2015.03.16
次に素材。
私達は、絹という素晴らしい布地素材を手に入れました。しなやかで、肌触りもよく、何より丈夫。自分に似合わない色であれば、染め替えることもできます。
そして、この素晴らしい絹で織り上げたきものを汚れたら洗うのではなく、きものをいたわりながら汚れないように大切に扱ってきました。たとえば下着である長襦袢は、きものと同じような形をしています。きものの下に、きものと同じ形のものを着るのですから、きものが直接肌に触れることはほとんどありません。ですから皮脂汚れが付かないのです。つまり、お洋服のように頻繁に洗う必要がないので、生地の傷みも少ないというわけです。

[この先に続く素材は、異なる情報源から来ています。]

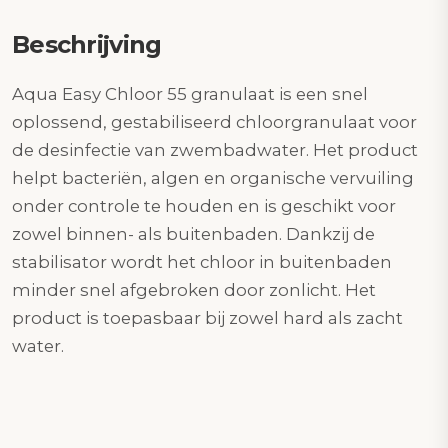
Beschrijving
Aqua Easy Chloor 55 granulaat is een snel
oplossend, gestabiliseerd chloorgranulaat voor
de desinfectie van zwembadwater. Het product
helpt bacteriën, algen en organische vervuiling
onder controle te houden en is geschikt voor
zowel binnen- als buitenbaden. Dankzij de
stabilisator wordt het chloor in buitenbaden
minder snel afgebroken door zonlicht. Het
product is toepasbaar bij zowel hard als zacht
water.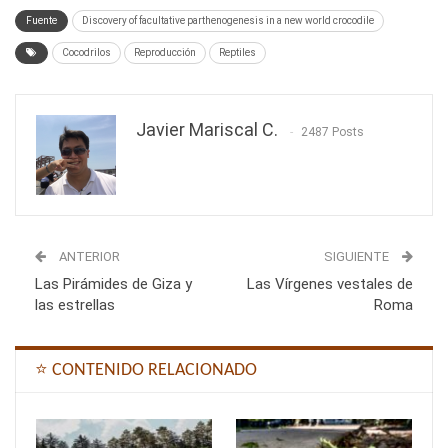
Fuente
Discovery of facultative parthenogenesis in a new world crocodile
Cocodrilos
Reproducción
Reptiles
Javier Mariscal C.
2487 Posts
ANTERIOR
SIGUIENTE
Las Pirámides de Giza y
Las Vírgenes vestales de
las estrellas
Roma
⭐ CONTENIDO RELACIONADO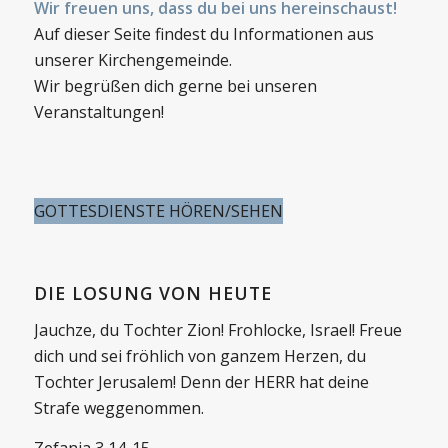
Wir freuen uns, dass du bei uns hereinschaust!
Auf dieser Seite findest du Informationen aus
unserer Kirchengemeinde.
Wir begrüßen dich gerne bei unseren
Veranstaltungen!
GOTTESDIENSTE HÖREN/SEHEN
DIE LOSUNG VON HEUTE
Jauchze, du Tochter Zion! Frohlocke, Israel! Freue
dich und sei fröhlich von ganzem Herzen, du
Tochter Jerusalem! Denn der HERR hat deine
Strafe weggenommen.
Zefanja 3,14-15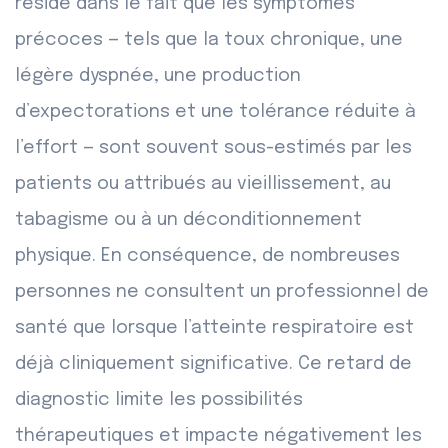
réside dans le fait que les symptômes
précoces — tels que la toux chronique, une
légère dyspnée, une production
d’expectorations et une tolérance réduite à
l’effort — sont souvent sous-estimés par les
patients ou attribués au vieillissement, au
tabagisme ou à un déconditionnement
physique. En conséquence, de nombreuses
personnes ne consultent un professionnel de
santé que lorsque l’atteinte respiratoire est
déjà cliniquement significative. Ce retard de
diagnostic limite les possibilités
thérapeutiques et impacte négativement les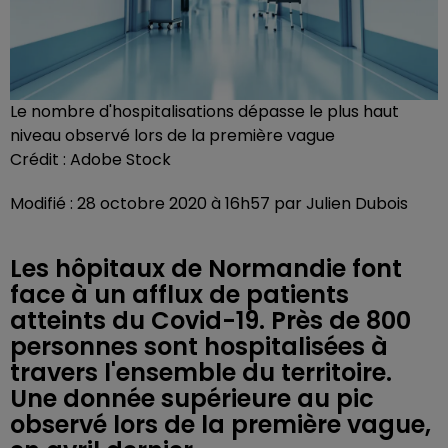
Le nombre d'hospitalisations dépasse le plus haut
niveau observé lors de la première vague
Crédit :
Adobe Stock
Modifié : 28 octobre 2020 à 16h57 par Julien Dubois
Les hôpitaux de Normandie font
face à un afflux de patients
atteints du Covid-19. Près de 800
personnes sont hospitalisées à
travers l'ensemble du territoire.
Une donnée supérieure au pic
observé lors de la première vague,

それでも、様々な理由で、そのまま受け継ぐのが難しいこともあるでしょう。
このきものは、母が、お嫁入りの時に父方から結納の品として頂いたものです。
父のお母さん、つまり母から見るとお姑さんが織った白生地を染めたものだそうです。私はこのきものが大好きで、母がこれをを着るたびに「おかあさん、このきもの頂戴」とおねだりしていましたがなかなか首を縦には振ってくれず、やっと譲り受けたのは、私がこの仕事を始めてしばらくしてからでした。

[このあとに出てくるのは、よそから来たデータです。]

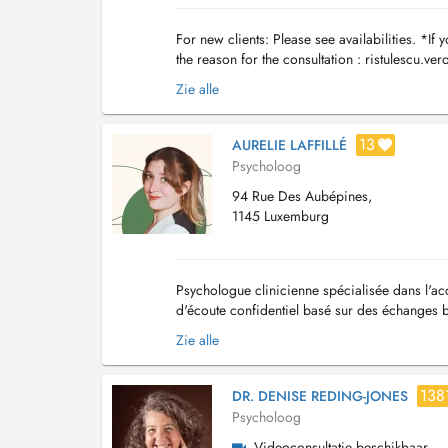
For new clients: Please see availabilities. *If
the reason for the consultation :
ristulescu.ve
given to existing patients/patients ...
Zie alle
13
AURELIE LAFFILLÉ
Psycholoog
94 Rue Des Aubépines,
1145 Luxemburg
Psychologue clinicienne spécialisée dans l'a
d'écoute confidentiel basé sur des échanges 
de chacun. Mon approche est centrée sur le di
Zie alle
138
DR. DENISE REDING-JONES
Psycholoog
Videoconsultatie beschikbaar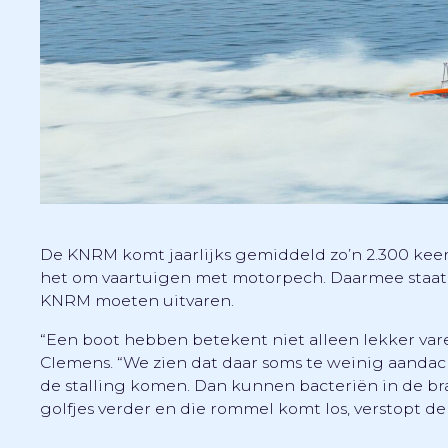
De KNRM komt jaarlijks gemiddeld zo’n 2.300 keer 
het om vaartuigen met motorpech. Daarmee staat 
KNRM moeten uitvaren.
“Een boot hebben betekent niet alleen lekker va
Clemens. “We zien dat daar soms te weinig aandacht 
de stalling komen. Dan kunnen bacteriën in de br
golfjes verder en die rommel komt los, verstopt de f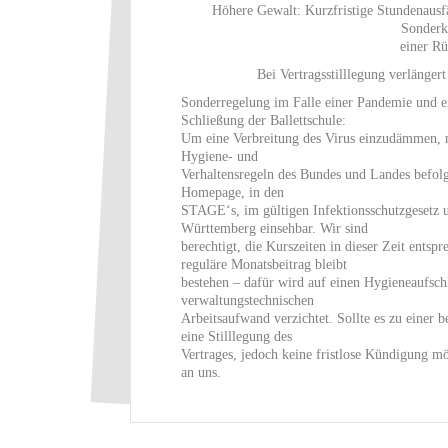
Höhere Gewalt: Kurzfristige Stundenausf
Sonderk
einer Rü
Bei Vertragsstilllegung verlängert
Sonderregelung im Falle einer Pandemie und ei
Schließung der Ballettschule:
Um eine Verbreitung des Virus einzudämmen, 
Hygiene- und
Verhaltensregeln des Bundes und Landes befolg
Homepage, in den
STAGE‘s, im gültigen Infektionsschutzgesetz u
Württemberg einsehbar. Wir sind
berechtigt, die Kurszeiten in dieser Zeit ent
reguläre Monatsbeitrag bleibt
bestehen – dafür wird auf einen Hygieneaufsc
verwaltungstechnischen
Arbeitsaufwand verzichtet. Sollte es zu einer
eine Stilllegung des
Vertrages, jedoch keine fristlose Kündigung mög
an uns.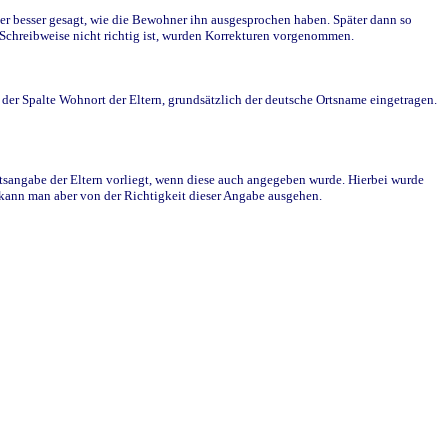
r besser gesagt, wie die Bewohner ihn ausgesprochen haben. Später dann so
e Schreibweise nicht richtig ist, wurden Korrekturen vorgenommen.
r Spalte Wohnort der Eltern, grundsätzlich der deutsche Ortsname eingetragen.
rtsangabe der Eltern vorliegt, wenn diese auch angegeben wurde. Hierbei wurde
d kann man aber von der Richtigkeit dieser Angabe ausgehen.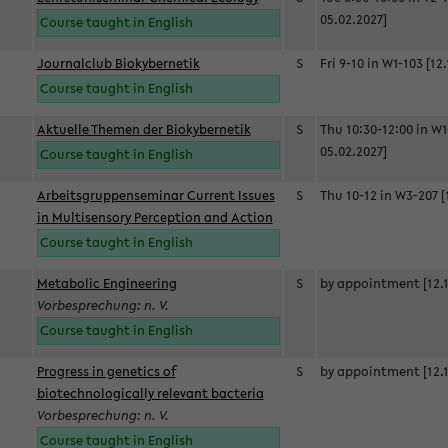
05.02.2027]
Course taught in English
Journalclub Biokybernetik
S
Fri 9-10 in W1-103 [12
Course taught in English
Aktuelle Themen der Biokybernetik
S
Thu 10:30-12:00 in W1
05.02.2027]
Course taught in English
Arbeitsgruppenseminar Current Issues
S
Thu 10-12 in W3-207 [
in Multisensory Perception and Action
Course taught in English
Metabolic Engineering
S
by appointment [12.1
Vorbesprechung: n. V.
Course taught in English
Progress in genetics of
S
by appointment [12.1
biotechnologically relevant bacteria
Vorbesprechung: n. V.
Course taught in English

きものの雰囲気から単衣仕立てにして、6月、9月は本当によく着ました。たくさん着すぎて、裾が傷んでしまいました。母は、私より背が低かったので、裾の傷んだ部分をカットすると、もう私には着る事が出来ません。裾の傷んだきものは、そのままでずっと箪笥の奥にしまわれていました。

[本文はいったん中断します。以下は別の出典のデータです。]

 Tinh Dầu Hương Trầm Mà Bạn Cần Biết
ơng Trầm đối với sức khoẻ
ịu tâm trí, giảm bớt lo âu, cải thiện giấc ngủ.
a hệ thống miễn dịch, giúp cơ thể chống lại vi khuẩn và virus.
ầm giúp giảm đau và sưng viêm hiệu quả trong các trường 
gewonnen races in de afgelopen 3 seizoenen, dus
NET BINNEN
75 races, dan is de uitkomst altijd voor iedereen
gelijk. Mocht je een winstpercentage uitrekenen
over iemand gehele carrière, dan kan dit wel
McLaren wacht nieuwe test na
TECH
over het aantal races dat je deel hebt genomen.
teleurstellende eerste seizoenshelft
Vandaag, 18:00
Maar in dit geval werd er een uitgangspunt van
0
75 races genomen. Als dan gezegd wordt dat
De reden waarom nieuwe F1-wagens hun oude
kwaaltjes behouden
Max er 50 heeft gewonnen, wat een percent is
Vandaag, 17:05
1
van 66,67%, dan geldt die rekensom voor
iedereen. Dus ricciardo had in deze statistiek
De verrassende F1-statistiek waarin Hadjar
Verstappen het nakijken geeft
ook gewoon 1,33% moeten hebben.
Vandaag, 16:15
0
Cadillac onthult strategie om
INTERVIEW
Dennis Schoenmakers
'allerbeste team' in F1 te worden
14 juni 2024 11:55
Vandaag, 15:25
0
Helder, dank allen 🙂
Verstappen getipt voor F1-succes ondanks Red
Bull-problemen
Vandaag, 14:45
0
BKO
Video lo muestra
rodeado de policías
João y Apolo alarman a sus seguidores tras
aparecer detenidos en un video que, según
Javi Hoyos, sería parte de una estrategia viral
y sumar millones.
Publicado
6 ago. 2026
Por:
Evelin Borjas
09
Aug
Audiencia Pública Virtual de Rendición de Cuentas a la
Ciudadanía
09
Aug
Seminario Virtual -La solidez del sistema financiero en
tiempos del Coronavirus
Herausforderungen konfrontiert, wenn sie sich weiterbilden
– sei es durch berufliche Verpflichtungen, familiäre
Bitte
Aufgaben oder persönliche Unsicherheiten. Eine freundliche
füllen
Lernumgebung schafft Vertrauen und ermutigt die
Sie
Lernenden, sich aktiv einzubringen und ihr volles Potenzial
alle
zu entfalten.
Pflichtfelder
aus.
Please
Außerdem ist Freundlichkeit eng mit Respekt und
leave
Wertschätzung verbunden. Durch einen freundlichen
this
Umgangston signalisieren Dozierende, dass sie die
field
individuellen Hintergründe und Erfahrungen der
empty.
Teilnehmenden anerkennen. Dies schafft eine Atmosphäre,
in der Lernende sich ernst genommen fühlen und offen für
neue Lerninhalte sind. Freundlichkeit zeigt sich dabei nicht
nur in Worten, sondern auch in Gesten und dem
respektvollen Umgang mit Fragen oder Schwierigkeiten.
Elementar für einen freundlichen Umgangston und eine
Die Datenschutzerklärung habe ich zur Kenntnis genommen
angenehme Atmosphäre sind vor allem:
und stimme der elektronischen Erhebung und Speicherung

が、母が亡くなり、私は、どうしてもまたこのきものを着たいと思うようになりました。そしてこの着物を帯として再生させました。
母から譲り受けたきものに初めて袖を通すときに感じた、うれしさ、優しさ、安心感を、帯を締める時にまた、感じる事ができる幸せをありがたいと思っています。
きものが受け継がれる理由は、他にもまだあるかもしれませんね。皆さんも探してみてください。